As it attempts to obtain regulatory approval for its pending purchases of Cablevision (NYSE: CVC) and Suddenlink Communications in the United States, analysts are concerned that France's Altice's cost-cutting plans for the two companies may be too aggressive.
The European conglomerate has pledged to cut out $900 million in expenses from Cablevision and another $215 million from Suddenlink, pledging to increase the companies' margins to European levels.
"One of the dangers is that they don't just cut the fat out but also the meat and bones and that has negative consequences," said Roger Entner, analyst at Recon Analytics, to Reuters. "That's part of what we see in Europe: the savings came first immediately and now the churn (or customer defection) goes up."
Indeed, MoffettNathanson analyst Craig Moffett told Reuters that Altice might be planning to cut too much. "You're talking about huge cuts to customer service levels to installation and maintenance costs to marketing and promotions," he said. "You can't expect to be able to make dramatic cuts... without having an impact on the business."
Altice's troubles in Europe are fanning these concerns. The company's shares in Europe tumbled 10 percent last week on worse-than-expected third-quarter earnings results.

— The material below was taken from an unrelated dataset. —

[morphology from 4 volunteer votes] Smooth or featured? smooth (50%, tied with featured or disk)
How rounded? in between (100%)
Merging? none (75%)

Specifically, investors are concerned that Altice's Numericable Sfr PA has been losing wireless customers as Altice tries to cut costs at the French telecom unit.

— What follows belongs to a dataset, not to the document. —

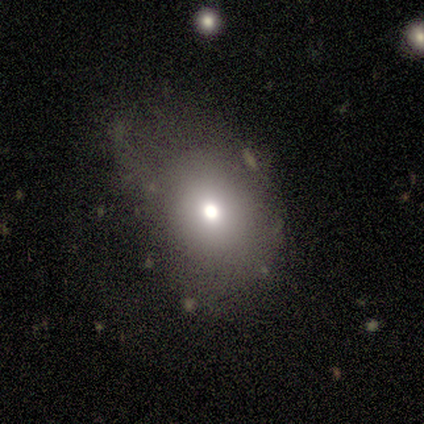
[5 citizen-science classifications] Overall: smooth (60%; featured or disk 40%). How rounded: round (67%; in between 33%). Merging: none (40%, tied with minor disturbance).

Altice executives, meanwhile, attribute the subscriber losses to what they say is a poor-network-quality situation that has existed since before Altice bought the company.
Altice's shares are down 40 percent since the company agreed to pay $9.1 billion in May to acquire a controlling interest in Suddenlink.
U.S. analysts are concerned that such price cutting will result in the same kind of dynamic being seen at Numericable.